• [Records for this task]:
········
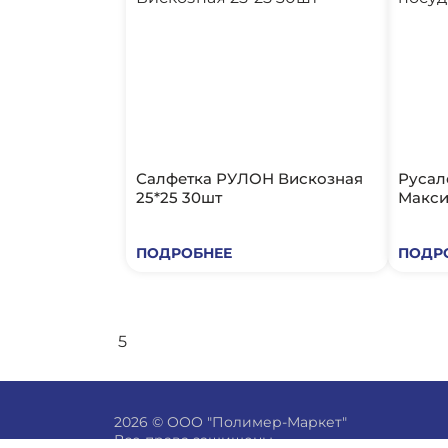
Салфетка РУЛОН Вискозная
Русал
25*25 30шт
Макси
ПОДРОБНЕЕ
ПОДР
5
2026 © ООО "Полимер-Маркет"
Все права защищены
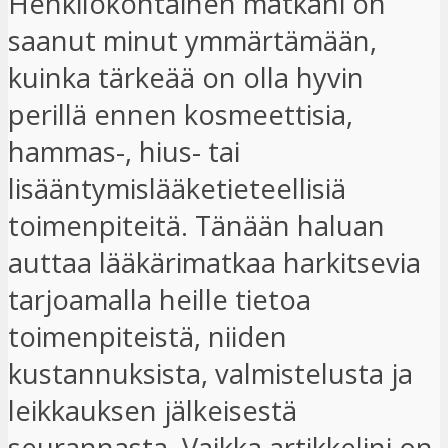
Henkilökohtainen matkani on
saanut minut ymmärtämään,
kuinka tärkeää on olla hyvin
perillä ennen kosmeettisia,
hammas-, hius- tai
lisääntymislääketieteellisiä
toimenpiteitä. Tänään haluan
auttaa lääkärimatkaa harkitsevia
tarjoamalla heille tietoa
toimenpiteistä, niiden
kustannuksista, valmistelusta ja
leikkauksen jälkeisestä
seurannasta. Vaikka artikkelini on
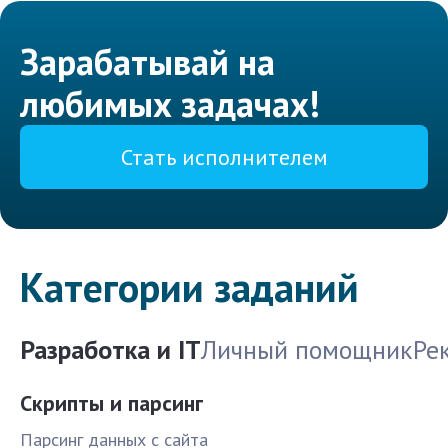
Зарабатывай на
любимых задачах!
Стать исполнителем
Категории заданий
Разработка и IT
Личный помощник
Ре
Скрипты и парсинг
Парсинг данных с сайта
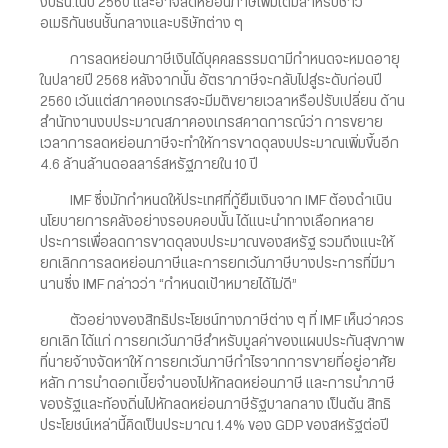
งปธน.ในปี 2560 และอาจลดหย่อนภาษีเพิ่มเติมสำหรับชาว
อเมริกันชนชั้นกลางและบริษัทต่าง ๆ
การลดหย่อนภาษีเงินได้บุคคลธรรมดามีกำหนดจะหมดอายุ
ในปลายปี 2568 หลังจากนั้น อัตราภาษีจะกลับไปสู่ระดับก่อนปี
2560 เว้นแต่สภาคองเกรสจะมีมติขยายเวลาหรือปรับเปลี่ยน ด้าน
สำนักงานงบประมาณสภาคองเกรสคาดการณ์ว่า การขยาย
เวลาการลดหย่อนภาษีจะทำให้การขาดดุลงบประมาณเพิ่มขึ้นอีก
4.6 ล้านล้านดอลลาร์สหรัฐภายใน 10 ปี
IMF ซึ่งมักกำหนดให้ประเทศที่กู้ยืมเงินจาก IMF ต้องดำเนิน
นโยบายการคลังอย่างรอบคอบนั้น ได้แนะนำทางเลือกหลาย
ประการเพื่อลดการขาดดุลงบประมาณของสหรัฐ รวมถึงแนะให้
ยกเลิกการลดหย่อนภาษีและการยกเว้นภาษีบางประการที่มีมา
นานซึ่ง IMF กล่าวว่า “กำหนดเป้าหมายได้ไม่ดี”
ตัวอย่างของสิทธิประโยชน์ทางภาษีต่าง ๆ ที่ IMF เห็นว่าควร
ยกเลิก ได้แก่ การยกเว้นภาษีสำหรับมูลค่าของแผนประกันสุขภาพ
ที่นายจ้างจัดหาให้ การยกเว้นภาษีกำไรจากการขายที่อยู่อาศัย
หลัก การนำดอกเบี้ยจำนองไปหักลดหย่อนภาษี และการนำภาษี
ของรัฐและท้องถิ่นไปหักลดหย่อนภาษีรัฐบาลกลาง เป็นต้น สิทธิ
ประโยชน์เหล่านี้คิดเป็นประมาณ 1.4% ของ GDP ของสหรัฐต่อปี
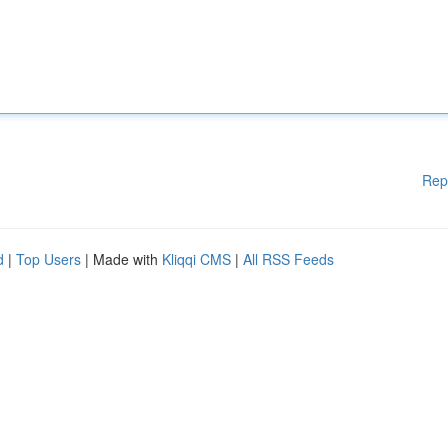
Rep
d
|
Top Users
| Made with
Kliqqi CMS
|
All RSS Feeds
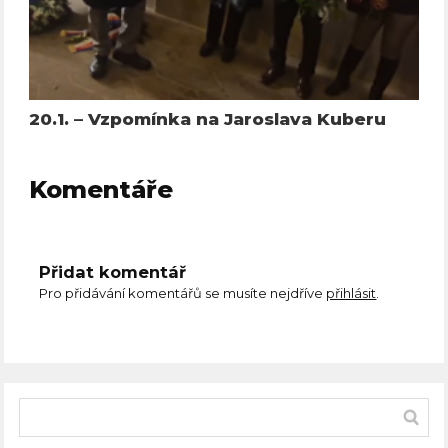
20.1. – Vzpomínka na Jaroslava Kuberu
Komentáře
Přidat komentář
Pro přidávání komentářů se musíte nejdříve
přihlásit
.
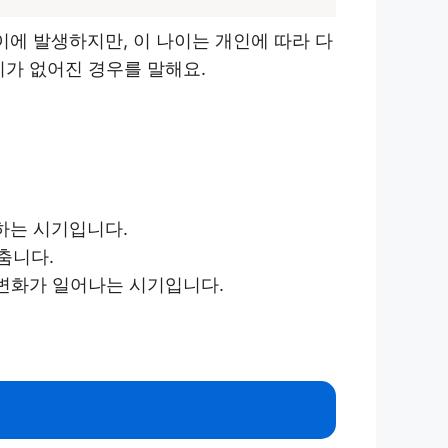
이에 발생하지만, 이 나이는 개인에 따라 다
리가 없어진 경우를 말해요.
하는 시기입니다.
춤니다.
 변화가 일어나는 시기입니다.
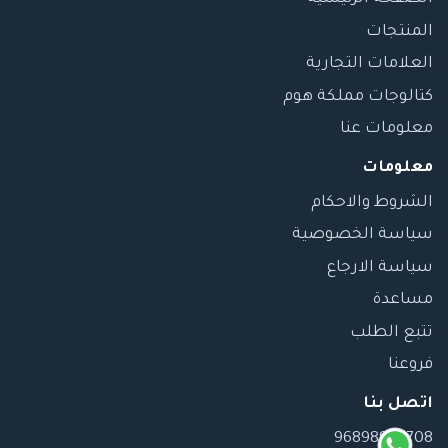
المنتجات
العلامات التجارية
كتالوجات مملكة هوم
معلومات عنا
معلومات
الشروط والاحكام
سياسة الخصوصية
سياسة الارجاع
مساعدة
تتبع الطلب
فروعنا
اتصل بنا
96898989708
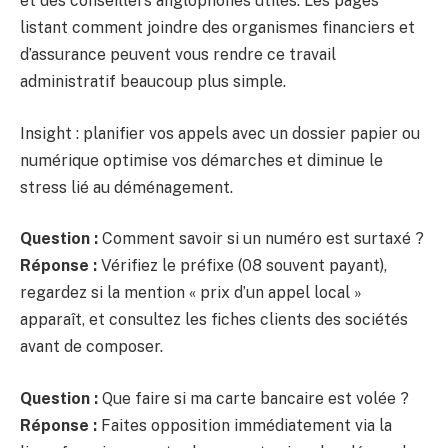
et des conseillers anglophones utiles. Les pages
listant comment joindre des organismes financiers et
d’assurance peuvent vous rendre ce travail
administratif beaucoup plus simple.
Insight : planifier vos appels avec un dossier papier ou
numérique optimise vos démarches et diminue le
stress lié au déménagement.
Question :
Comment savoir si un numéro est surtaxé ?
Réponse :
Vérifiez le préfixe (08 souvent payant),
regardez si la mention « prix d’un appel local »
apparaît, et consultez les fiches clients des sociétés
avant de composer.
Question :
Que faire si ma carte bancaire est volée ?
Réponse :
Faites opposition immédiatement via la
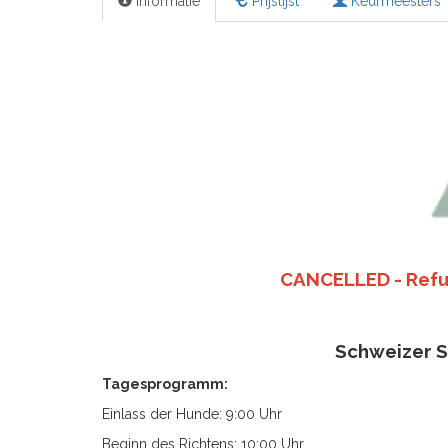
Informatie
Prijslijst
Keurmeesters
CANCELLED - Refun
Schweizer 
Tagesprogramm:
Einlass der Hunde: 9:00 Uhr
Beginn des Richtens: 10:00 Uhr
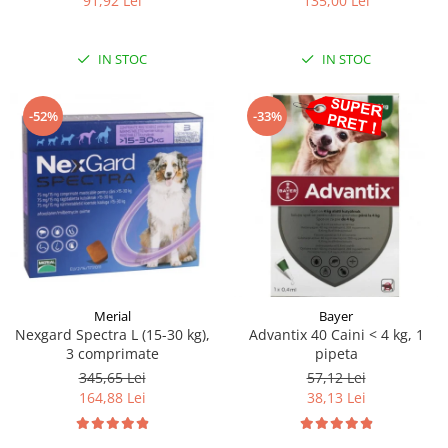
135,00 Lei
91,92 Lei
IN STOC
IN STOC
-52%
-33%
Merial
Bayer
Nexgard Spectra L (15-30 kg),
Advantix 40 Caini < 4 kg, 1
3 comprimate
pipeta
345,65 Lei
57,12 Lei
164,88 Lei
38,13 Lei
········
Locate each line in the items above that contains the string "ยกเล", treating uppercase and lowercase as different, and copy those lines out in full.

ยกเลิกการลดหย่อนภาษีและการยกเว้นภาษีบางประการที่มีมา
ยกเลิก ได้แก่ การยกเว้นภาษีสำหรับมูลค่าของแผนประกันสุขภาพ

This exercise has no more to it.